May$tempMay18<-as.numeric(May$tempMay18)
May$tempMay16<-as.numeric(May$tempMay16)
May$HOURLYSeaLevelPressure<-as.numeric(May$HOURLYSeaLevelPressure)
## Warning: NAs introduced by coercion
May$HOURLYRelativeHumidity<-as.numeric(May$HOURLYRelativeHumidity)
May$HOURLYWindSpeed<-as.numeric(May$HOURLYWindSpeed )
str(May)
## 'data.frame': 52 obs. of 10 variables:
## $ year : Ord.factor w/ 56 levels "1960"<"1961"<..: 1 2 3 4 5 6 7 8 9 10 ...
## $ hour : num 11 11 11 11 11 11 11 11 11 11 ...
## $ min : num 0 0 0 0 0 0 0 0 0 0 ...
## $ dateMay18 :Classes 'chron', 'dates', 'times' atomic [1:52] -3515 -3150 -2785 -2420 -2054 ...
## .. ..- attr(*, "format")= Named chr [1:2] "m/d/y" "h:m:s"

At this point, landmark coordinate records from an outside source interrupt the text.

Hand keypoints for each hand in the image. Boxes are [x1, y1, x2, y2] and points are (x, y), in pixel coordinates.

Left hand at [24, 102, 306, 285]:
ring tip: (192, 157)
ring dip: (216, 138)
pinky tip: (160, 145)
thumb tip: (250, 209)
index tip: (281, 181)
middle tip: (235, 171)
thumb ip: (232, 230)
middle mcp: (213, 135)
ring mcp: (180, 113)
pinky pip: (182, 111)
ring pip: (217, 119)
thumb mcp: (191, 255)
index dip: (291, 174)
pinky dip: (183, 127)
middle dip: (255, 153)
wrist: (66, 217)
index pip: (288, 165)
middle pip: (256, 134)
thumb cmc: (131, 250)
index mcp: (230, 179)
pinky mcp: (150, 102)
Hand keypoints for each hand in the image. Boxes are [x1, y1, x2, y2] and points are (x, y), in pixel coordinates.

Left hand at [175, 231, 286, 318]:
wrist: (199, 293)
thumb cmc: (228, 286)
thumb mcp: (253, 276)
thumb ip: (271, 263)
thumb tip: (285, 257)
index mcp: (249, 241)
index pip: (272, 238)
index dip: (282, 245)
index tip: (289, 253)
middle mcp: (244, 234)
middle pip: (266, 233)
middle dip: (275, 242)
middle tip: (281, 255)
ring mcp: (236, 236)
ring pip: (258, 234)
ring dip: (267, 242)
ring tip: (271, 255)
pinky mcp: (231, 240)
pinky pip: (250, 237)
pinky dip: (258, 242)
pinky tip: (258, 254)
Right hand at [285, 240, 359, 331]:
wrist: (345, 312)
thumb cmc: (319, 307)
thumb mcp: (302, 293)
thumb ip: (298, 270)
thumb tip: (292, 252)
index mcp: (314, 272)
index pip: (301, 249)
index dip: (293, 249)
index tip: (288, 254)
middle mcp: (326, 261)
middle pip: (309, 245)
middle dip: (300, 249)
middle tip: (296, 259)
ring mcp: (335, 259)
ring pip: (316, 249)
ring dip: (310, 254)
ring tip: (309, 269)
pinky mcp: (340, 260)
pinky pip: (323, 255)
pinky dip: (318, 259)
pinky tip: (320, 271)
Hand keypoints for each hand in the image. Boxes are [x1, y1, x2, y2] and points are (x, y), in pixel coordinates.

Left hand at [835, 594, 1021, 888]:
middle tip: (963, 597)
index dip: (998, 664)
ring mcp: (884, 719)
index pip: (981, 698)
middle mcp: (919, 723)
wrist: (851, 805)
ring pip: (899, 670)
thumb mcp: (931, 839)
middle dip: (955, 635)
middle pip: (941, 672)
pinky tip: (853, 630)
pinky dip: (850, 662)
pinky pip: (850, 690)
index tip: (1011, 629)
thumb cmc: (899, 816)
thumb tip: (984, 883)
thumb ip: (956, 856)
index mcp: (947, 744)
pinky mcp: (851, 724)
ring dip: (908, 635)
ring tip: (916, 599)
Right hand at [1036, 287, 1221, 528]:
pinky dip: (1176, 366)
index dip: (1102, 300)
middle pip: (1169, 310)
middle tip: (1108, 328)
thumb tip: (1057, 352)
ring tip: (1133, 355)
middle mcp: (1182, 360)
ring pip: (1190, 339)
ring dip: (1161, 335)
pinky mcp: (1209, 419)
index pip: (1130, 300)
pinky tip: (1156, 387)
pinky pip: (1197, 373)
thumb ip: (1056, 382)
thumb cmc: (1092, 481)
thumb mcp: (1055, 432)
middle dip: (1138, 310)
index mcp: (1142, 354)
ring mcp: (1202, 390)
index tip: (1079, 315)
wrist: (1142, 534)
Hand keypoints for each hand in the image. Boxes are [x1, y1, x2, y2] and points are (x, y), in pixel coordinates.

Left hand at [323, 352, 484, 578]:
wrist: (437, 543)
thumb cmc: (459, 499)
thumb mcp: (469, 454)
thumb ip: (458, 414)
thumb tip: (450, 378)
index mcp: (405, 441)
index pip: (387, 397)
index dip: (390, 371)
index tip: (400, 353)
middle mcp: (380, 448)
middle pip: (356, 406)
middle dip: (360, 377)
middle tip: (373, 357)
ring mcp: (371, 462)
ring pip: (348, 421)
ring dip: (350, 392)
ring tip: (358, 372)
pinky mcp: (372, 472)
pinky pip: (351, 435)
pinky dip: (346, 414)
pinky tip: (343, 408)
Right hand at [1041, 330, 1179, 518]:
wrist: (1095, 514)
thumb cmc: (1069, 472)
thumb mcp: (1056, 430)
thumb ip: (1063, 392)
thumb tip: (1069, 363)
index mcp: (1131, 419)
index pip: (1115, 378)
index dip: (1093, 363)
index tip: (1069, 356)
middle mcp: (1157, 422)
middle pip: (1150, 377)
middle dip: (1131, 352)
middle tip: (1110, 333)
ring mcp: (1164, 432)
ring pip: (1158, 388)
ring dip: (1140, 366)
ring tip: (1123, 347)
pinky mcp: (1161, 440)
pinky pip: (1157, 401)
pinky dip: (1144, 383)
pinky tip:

## .. .. ..- attr(*, "names")= chr [1:2] "dates" "times"
## .. ..- attr(*, "origin")= Named num [1:3] 1 1 1970
## .. .. ..- attr(*, "names")= chr [1:3] "month" "day" "year"
## $ tempMay18 : num 7.2 18.3 15.6 21.7 17.8 18.9 18.9 21.1 18.3 17.8 ...
## $ dateMay16 :Classes 'chron', 'dates', 'times' atomic [1:52] -3517 -3152 -2787 -2422 -2056 ...
## .. ..- attr(*, "format")= Named chr [1:2] "m/d/y" "h:m:s"
## .. .. ..- attr(*, "names")= chr [1:2] "dates" "times"
## .. ..- attr(*, "origin")= Named num [1:3] 1 1 1970
## .. .. ..- attr(*, "names")= chr [1:3] "month" "day" "year"
## $ tempMay16 : num 8.9 16.1 12.2 17.8 16.7 16.7 12.8 21.7 16.7 20.6 ...
## $ HOURLYSeaLevelPressure: num 30.1 29.9 30 30.2 29.8 ...
## $ HOURLYRelativeHumidity: num 34 34 49 40 29 41 31 31 29 33 ...
## $ HOURLYWindSpeed : num 12 6 10 0 29 13 0 0 7 5 ...
# if I write May to a csv file then I don't have to run the above code again, I can
# just read in May.csv when I want to train and test models in the next lab.
# write.table("May.csv")
Now I have a cleaned and formatted dataset “May” with which I can train and test models.